In his first "Executive Decision" segment of Mad Money Thursday night, Jim Cramer spoke with Joshua Bixby, CEO of Fastly (FSLY) , the content delivery network that's seen its shares nearly cut in half in recent weeks as revenues from its largest client, TikTok, declined.
Bixby said that Fastly saw a lot of good things in the quarter, including their second highest number of new enterprise customers and a strong retention rate for existing customers. He explained that Fastly is moving aggressively into edge computing to make transactions faster and cybersecurity, to make those transactions more secure than ever.
Cramer said Fastly is difficult to value in the current environment, but there's no doubt the company is creating a lot of value with its network.
We last reviewed the FSLY charts on October 15 and wrote that, "Long-time readers of Kamich's Korner may remember me talking about a technique from a founder and trader at Commodity Corp., Amos Hostetter. Hostetter used to say that if prices moved more than 50% through a support zone they were likely to move all the way through. So what is the support zone of FSLY? If we consider it roughly the $70-$100 area from July to September as support then weakness below $85 would not be good. Traders need to watch and worry about weakness below $85 as it could precipitate further declines."
Fastly did break below $85 and the decline continued.
Now what? Let's check out the charts again.

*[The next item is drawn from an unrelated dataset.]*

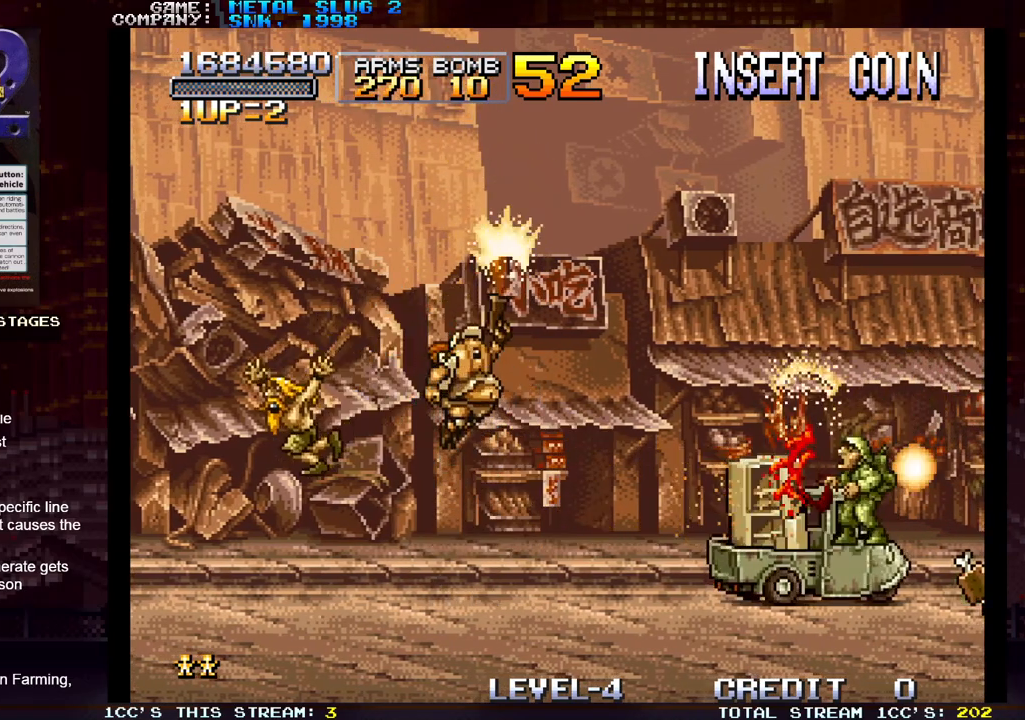
{"buttons": ["SQUARE"], "left_stick": "center", "events": [[50, "SQUARE", "down"], [117, "SQUARE", "up"], [133, "SQUARE", "down"], [217, "SQUARE", "up"], [267, "SQUARE", "down"], [417, "SQUARE", "up"], [433, "left_stick", "center"], [467, "SQUARE", "down"]]}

In the updated daily bar chart of FSLY, below, we can see that prices have broken entirely through the support zone. FSLY is trading below the 50-day moving average line and its slope is negative. The still rising 200-day moving average line is not all that far away now.
The On-Balance-Volume (OBV) line has declined sharply this month telling us that sellers of FSLY have been more aggressive. The Moving Average Convergence Divergence (MACD) oscillator is bearish is it is below the zero line.